Tuesday, November 18

... About Frivolity

So I was thinking about what to write for this post, and I'll tell you what, Reader. It turns out, I have NOT been in the mood to tell anybody What I Think lately. Mostly because the thing that has been on my mind is guaranteed to offend some of you, likely to disappoint some of you, and possibly inspire some of you. But whether you understand where I'm coming from or not, it's sure to incite arguments and riots, and I just don't have the energy to go looting right now. Although it would be a great way to get my hands on that camera I've been coveting...

Hence the shallow posts as of late. And hence the lack of comments on any of your blogs. And the mismatched socks I'm sporting. Although it's possible the socks thing is just a coincidence.

The point is, Reader, until I get to a place where other, more blog-worthy thoughts occupy my mind (I'm pretty sure that place is on a mountaintop in Nepal... or possibly Malibu), you're going to be stuck with more of these cursory posts. Like this one. Hooray for puerility!

Remember how I'm a moviequoteophile? Yeah, that's right. Check me out, making up my own words and such. How's that for deep?

Anywho, I'd like to reward you for getting this far in this insipidly boring post by giving you a little game to play! Yea! Here's how it works: I'm going to post a few obscure quotes from some of my favorite quotable movies. I'll only post the first half - your task, Reader, is to complete as many of them as you can and put the answers in my comments.

You don't even have to know what movie it's from! AND, if you don't know the answer, MAKE IT UP!!! You'll get points for being right, but you'll get TOTALLY ARBITRARY BONUS POINTS if you're creative!

Please, don't cheat. Not only do cheaters go to Hell (and my hand basket is already going to be pretty full with all the treats and DVDs Kenna and I are planning to pack), but it'll also be so much more fun for me if you get them wrong.

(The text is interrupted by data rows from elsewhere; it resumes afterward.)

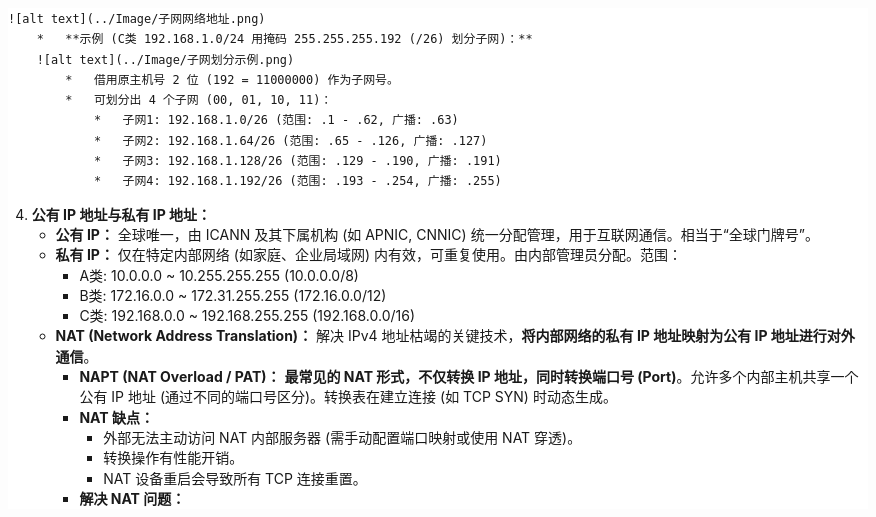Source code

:     ![alt text](../Image/子网网络地址.png)
        *   **示例 (C类 192.168.1.0/24 用掩码 255.255.255.192 (/26) 划分子网)：**
        ![alt text](../Image/子网划分示例.png)
            *   借用原主机号 2 位 (192 = 11000000) 作为子网号。
            *   可划分出 4 个子网 (00, 01, 10, 11)：
                *   子网1: 192.168.1.0/26 (范围: .1 - .62, 广播: .63)
                *   子网2: 192.168.1.64/26 (范围: .65 - .126, 广播: .127)
                *   子网3: 192.168.1.128/26 (范围: .129 - .190, 广播: .191)
                *   子网4: 192.168.1.192/26 (范围: .193 - .254, 广播: .255)
4.  **公有 IP 地址与私有 IP 地址：**
    *   **公有 IP：** 全球唯一，由 ICANN 及其下属机构 (如 APNIC, CNNIC) 统一分配管理，用于互联网通信。相当于“全球门牌号”。
    *   **私有 IP：** 仅在特定内部网络 (如家庭、企业局域网) 内有效，可重复使用。由内部管理员分配。范围：
        *   A类: 10.0.0.0 ~ 10.255.255.255 (10.0.0.0/8)
        *   B类: 172.16.0.0 ~ 172.31.255.255 (172.16.0.0/12)
        *   C类: 192.168.0.0 ~ 192.168.255.255 (192.168.0.0/16)
    *   **NAT (Network Address Translation)：** 解决 IPv4 地址枯竭的关键技术，**将内部网络的私有 IP 地址映射为公有 IP 地址进行对外通信**。
        *   **NAPT (NAT Overload / PAT)：** **最常见的 NAT 形式，不仅转换 IP 地址，同时转换端口号 (Port)**。允许多个内部主机共享一个公有 IP 地址 (通过不同的端口号区分)。转换表在建立连接 (如 TCP SYN) 时动态生成。
        *   **NAT 缺点：**
            *   外部无法主动访问 NAT 内部服务器 (需手动配置端口映射或使用 NAT 穿透)。
            *   转换操作有性能开销。
            *   NAT 设备重启会导致所有 TCP 连接重置。
        *   **解决 NAT 问题：**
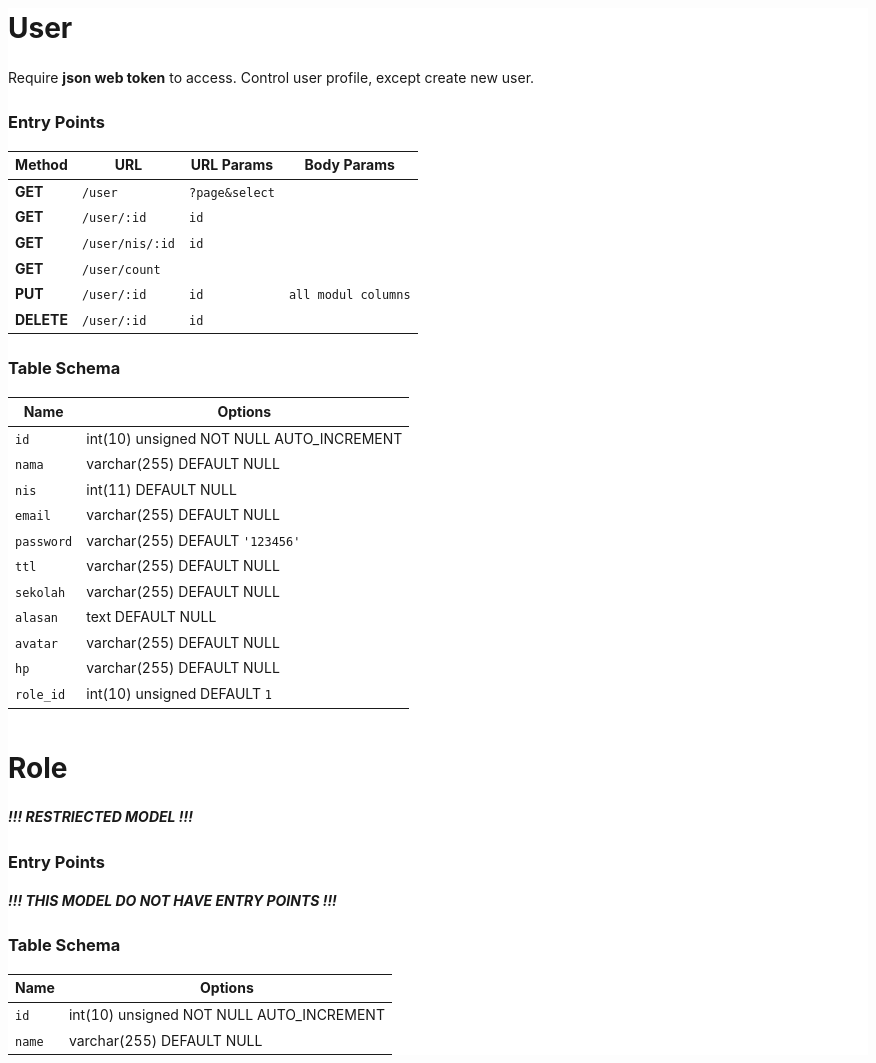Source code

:# User
Require **json web token** to access.
Control user profile, except create new user.

### Entry Points
| Method | URL | URL Params | Body Params |
| ------ | --- | ---------- | ----------- |
| **GET** | `/user` | `?page&select` | |
| **GET** | `/user/:id` | `id` | |
| **GET** | `/user/nis/:id` | `id` | |
| **GET** | `/user/count` | | |
| **PUT** | `/user/:id` | `id` | `all modul columns` |
| **DELETE** | `/user/:id` | `id` | |

### Table Schema
| Name | Options |
| ---- | ------- |
| `id` | int(10) unsigned NOT NULL AUTO_INCREMENT |
| `nama` | varchar(255) DEFAULT NULL |
| `nis` | int(11) DEFAULT NULL |
| `email` | varchar(255) DEFAULT NULL |
| `password` | varchar(255) DEFAULT `'123456'` |
| `ttl` | varchar(255) DEFAULT NULL |
| `sekolah` | varchar(255) DEFAULT NULL |
| `alasan` | text DEFAULT NULL |
| `avatar` | varchar(255) DEFAULT NULL |
| `hp` | varchar(255) DEFAULT NULL |
| `role_id` | int(10) unsigned DEFAULT `1` |

# Role
***!!! RESTRIECTED MODEL !!!***

### Entry Points
***!!! THIS MODEL DO NOT HAVE ENTRY POINTS !!!***

### Table Schema
| Name | Options |
| ---- | ------- |
| `id` | int(10) unsigned NOT NULL AUTO_INCREMENT |
| `name` | varchar(255) DEFAULT NULL |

I'll put the answers up in the comments to this post in ONE WEEK, at which point I will also announce the winner. What becomes of the winner, you ask? Bwahahahaha..... Let the fun commence!

1) "Okay, she is deranged. ____________________________."

2) "The only serious relationship I've been in ended in a broken collarbone and _______________________."

3) "I cannot get married in your mother's dress! She and I are not built the same way." "We can have it altered." "__________________________!"

4) "Watch it, bud!" "Who you calling bud, pal?" "Who you calling pal, friend?" "______________________________?"

5) "I think it's a mail plane." "How can you tell?" "___________________________?"

6) "Only the meek get pinched. ___________________________."

7) "I was hoping she was expelled, ___________________________."

8) "Only one thing in the world could have dragged me away from the soft glow of ____________________________________."

9) "You leave little notes on my pillow. I told you 158 times I can't stand little notes on my pillow. __________________________________. ________________________________________________!"

10) "I'd say I'm a pretty darned good father. My father tried to eat me. ________________________________________!"

5 comments:

kenna said...

Who you calling friend jackass?!

kenna said...

I don't remember trying to eat Timmy.

kenna said...

We're all out of cornflakes.

Anonymous said...

8 - electric sex.

That's all I know.

Kristen said...

Okay, Kenna is the clear cut winner! You'll be getting some sort of awesome prize. Trust me. It's... awesome.

1) "Okay, she is deranged. But so, so playful." [Everything Is Illuminated]

2) "The only serious relationship I've been in ended in a broken collarbone and a dead meerkat." [Run, Fatboy, Run]

3) "I cannot get married in your mother's dress! She and I are not built the same way."
"We can have it altered."
"Oh, no you don't!" [Some Like It Hot - if you haven't seen this movie, for shame. This quote is funny because both people talking are dudes. Think about it. You'll get it.]

4) "Watch it, bud!"
"Who you calling bud, pal?"
"Who you calling pal, friend?"
"Who you calling friend, jackass?!" [Ocean's Eleven]

5) "I think it's a mail plane."
"How can you tell?"
"Didn't you see its little balls?" [Three Amigos]

6) "Only the meek get pinched. The bold survive." [Ferris Bueller's Day Off]

7) "I was hoping she was expelled, or into hard drugs." [Juno]

8) "Only one thing in the world could have dragged me away from the soft glow of electric sex gleaming in the window." [A Christmas Story]

9) "You leave little notes on my pillow. I told you 158 times I can't stand little notes on my pillow. 'Dear Oscar, we're all out of cornflakes, F.U.' It took me three hours to figure out that 'F.U.' was for 'Felix Ungar'!" [The Odd Couple - again, if you haven't seen it, I'm disowning you.]

10) "I'd say I'm a pretty darned good father. My father tried to eat me. I don't remember trying to eat Timmy!" [Fido]


So, Reader, there you go. That was a fun little game for Kenna and Mom to play.